• Brief
State the number of lines in the records beneath that hold the word "zero", and add nothing.

*** Block opens ***

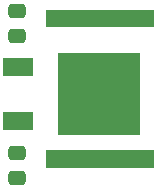
<source format=gbp>
G04 #@! TF.GenerationSoftware,KiCad,Pcbnew,8.0.5*
G04 #@! TF.CreationDate,2024-10-13T23:25:24-04:00*
G04 #@! TF.ProjectId,table-2,7461626c-652d-4322-9e6b-696361645f70,1.2*
G04 #@! TF.SameCoordinates,Original*
G04 #@! TF.FileFunction,Paste,Bot*
G04 #@! TF.FilePolarity,Positive*
%FSLAX46Y46*%
G04 Gerber Fmt 4.6, Leading zero omitted, Abs format (unit mm)*
G04 Created by KiCad (PCBNEW 8.0.5) date 2024-10-13 23:25:24*
%MOMM*%
%LPD*%
G01*
G04 APERTURE LIST*
G04 Aperture macros list*
%AMRoundRect*
0 Rectangle with rounded corners*
0 $1 Rounding radius*
0 $2 $3 $4 $5 $6 $7 $8 $9 X,Y pos of 4 corners*
0 Add a 4 corners polygon primitive as box body*
4,1,4,$2,$3,$4,$5,$6,$7,$8,$9,$2,$3,0*
0 Add four circle primitives for the rounded corners*
1,1,$1+$1,$2,$3*
1,1,$1+$1,$4,$5*
1,1,$1+$1,$6,$7*
1,1,$1+$1,$8,$9*
0 Add four rect primitives between the rounded corners*
20,1,$1+$1,$2,$3,$4,$5,0*
20,1,$1+$1,$4,$5,$6,$7,0*
20,1,$1+$1,$6,$7,$8,$9,0*
20,1,$1+$1,$8,$9,$2,$3,0*%
G04 Aperture macros list end*
%ADD10C,0.010000*%
%ADD11RoundRect,0.250000X0.475000X-0.337500X0.475000X0.337500X-0.475000X0.337500X-0.475000X-0.337500X0*%
%ADD12R,2.500000X1.500000*%
%ADD13R,7.000000X7.000000*%
G04 APERTURE END LIST*
D10*
X179500000Y-82650000D02*
X170500000Y-82650000D01*
X170500000Y-81250000D01*
X179500000Y-81250000D01*
X179500000Y-82650000D01*
G36*
X179500000Y-82650000D02*
G01*
X170500000Y-82650000D01*
X170500000Y-81250000D01*
X179500000Y-81250000D01*
X179500000Y-82650000D01*
G37*
X179500000Y-70750000D02*
X170500000Y-70750000D01*
X170500000Y-69350000D01*
X179500000Y-69350000D01*
X179500000Y-70750000D01*
G36*
X179500000Y-70750000D02*
G01*
X170500000Y-70750000D01*
X170500000Y-69350000D01*
X179500000Y-69350000D01*
X179500000Y-70750000D01*
G37*
D11*
X168000000Y-71575000D03*
X168000000Y-69500000D03*
D12*
X168150000Y-74200000D03*
D13*
X175000000Y-76500000D03*
D12*
X168150000Y-78800000D03*
D11*
X168000000Y-83575000D03*
X168000000Y-81500000D03*
M02*

</source>
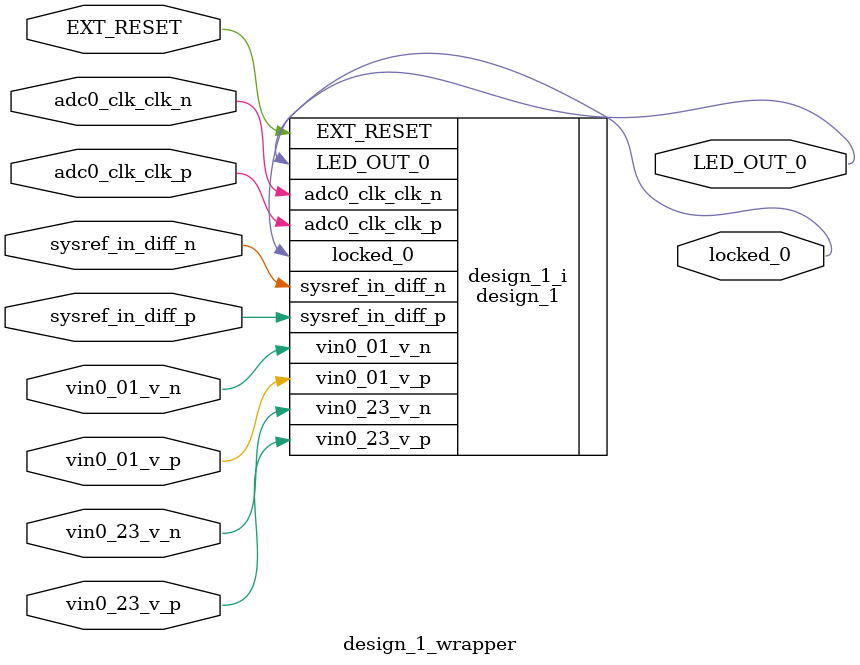
<source format=v>
`timescale 1 ps / 1 ps

module design_1_wrapper
   (EXT_RESET,
    LED_OUT_0,
    adc0_clk_clk_n,
    adc0_clk_clk_p,
    locked_0,
    sysref_in_diff_n,
    sysref_in_diff_p,
    vin0_01_v_n,
    vin0_01_v_p,
    vin0_23_v_n,
    vin0_23_v_p);
  input EXT_RESET;
  output LED_OUT_0;
  input adc0_clk_clk_n;
  input adc0_clk_clk_p;
  output locked_0;
  input sysref_in_diff_n;
  input sysref_in_diff_p;
  input vin0_01_v_n;
  input vin0_01_v_p;
  input vin0_23_v_n;
  input vin0_23_v_p;

  wire EXT_RESET;
  wire LED_OUT_0;
  wire adc0_clk_clk_n;
  wire adc0_clk_clk_p;
  wire locked_0;
  wire sysref_in_diff_n;
  wire sysref_in_diff_p;
  wire vin0_01_v_n;
  wire vin0_01_v_p;
  wire vin0_23_v_n;
  wire vin0_23_v_p;

  design_1 design_1_i
       (.EXT_RESET(EXT_RESET),
        .LED_OUT_0(LED_OUT_0),
        .adc0_clk_clk_n(adc0_clk_clk_n),
        .adc0_clk_clk_p(adc0_clk_clk_p),
        .locked_0(locked_0),
        .sysref_in_diff_n(sysref_in_diff_n),
        .sysref_in_diff_p(sysref_in_diff_p),
        .vin0_01_v_n(vin0_01_v_n),
        .vin0_01_v_p(vin0_01_v_p),
        .vin0_23_v_n(vin0_23_v_n),
        .vin0_23_v_p(vin0_23_v_p));
endmodule
</source>
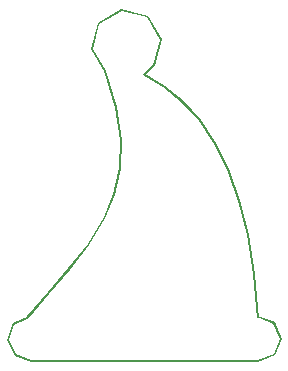
<source format=gbr>
G04 (created by PCBNEW (22-Jun-2014 BZR 4027)-stable) date Wed 26 Oct 2016 20:07:22 BST*
%MOIN*%
G04 Gerber Fmt 3.4, Leading zero omitted, Abs format*
%FSLAX34Y34*%
G01*
G70*
G90*
G04 APERTURE LIST*
%ADD10C,0.00590551*%
%ADD11C,0.0001*%
G04 APERTURE END LIST*
G54D10*
G54D11*
G36*
X77236Y-47003D02*
X77177Y-47026D01*
X77548Y-48237D01*
X77702Y-49310D01*
X77669Y-50265D01*
X77478Y-51120D01*
X77157Y-51894D01*
X76618Y-52777D01*
X75977Y-53598D01*
X75291Y-54393D01*
X74616Y-55198D01*
X74663Y-55235D01*
X75336Y-54433D01*
X76024Y-53637D01*
X76668Y-52812D01*
X77212Y-51922D01*
X77536Y-51138D01*
X77730Y-50272D01*
X77764Y-49306D01*
X77609Y-48222D01*
X77236Y-47003D01*
X77236Y-47003D01*
G37*
G36*
X78494Y-47088D02*
X78465Y-47144D01*
X79148Y-47554D01*
X79775Y-48070D01*
X80342Y-48698D01*
X80844Y-49447D01*
X81280Y-50323D01*
X81643Y-51333D01*
X81932Y-52484D01*
X82142Y-53783D01*
X82270Y-55237D01*
X82334Y-55233D01*
X82205Y-53775D01*
X81994Y-52470D01*
X81703Y-51313D01*
X81336Y-50297D01*
X80898Y-49414D01*
X80390Y-48658D01*
X79818Y-48023D01*
X79185Y-47502D01*
X78494Y-47088D01*
X78494Y-47088D01*
X78494Y-47088D01*
G37*
G36*
X78865Y-46844D02*
X79094Y-45959D01*
X78631Y-45171D01*
X77746Y-44942D01*
X76958Y-45406D01*
X76729Y-46291D01*
X77192Y-47079D01*
X77229Y-47030D01*
X76790Y-46283D01*
X77007Y-45443D01*
X77755Y-45003D01*
X78594Y-45220D01*
X79034Y-45967D01*
X78816Y-46807D01*
X78465Y-47113D01*
X78494Y-47166D01*
X78865Y-46844D01*
X78865Y-46844D01*
G37*
G36*
X82313Y-56720D02*
X82315Y-56720D01*
X82862Y-56489D01*
X83087Y-55940D01*
X82856Y-55393D01*
X82307Y-55169D01*
X82307Y-55230D01*
X82814Y-55437D01*
X83025Y-55940D01*
X82819Y-56446D01*
X82315Y-56658D01*
X82313Y-56658D01*
X82314Y-56720D01*
X82313Y-56720D01*
X82313Y-56720D01*
G37*
G36*
X74746Y-56704D02*
X74744Y-56704D01*
X74186Y-56507D01*
X73931Y-55978D01*
X74131Y-55427D01*
X74667Y-55176D01*
X74670Y-55236D01*
X74176Y-55467D01*
X73993Y-55975D01*
X74227Y-56463D01*
X74741Y-56644D01*
X74743Y-56644D01*
X74746Y-56704D01*
X74746Y-56704D01*
X74746Y-56704D01*
G37*
G36*
X74692Y-56643D02*
X74692Y-56705D01*
X82321Y-56717D01*
X82321Y-56655D01*
X74692Y-56643D01*
X74692Y-56643D01*
X74692Y-56643D01*
G37*
M02*

</source>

*** Block closes ***

• Result of this task
2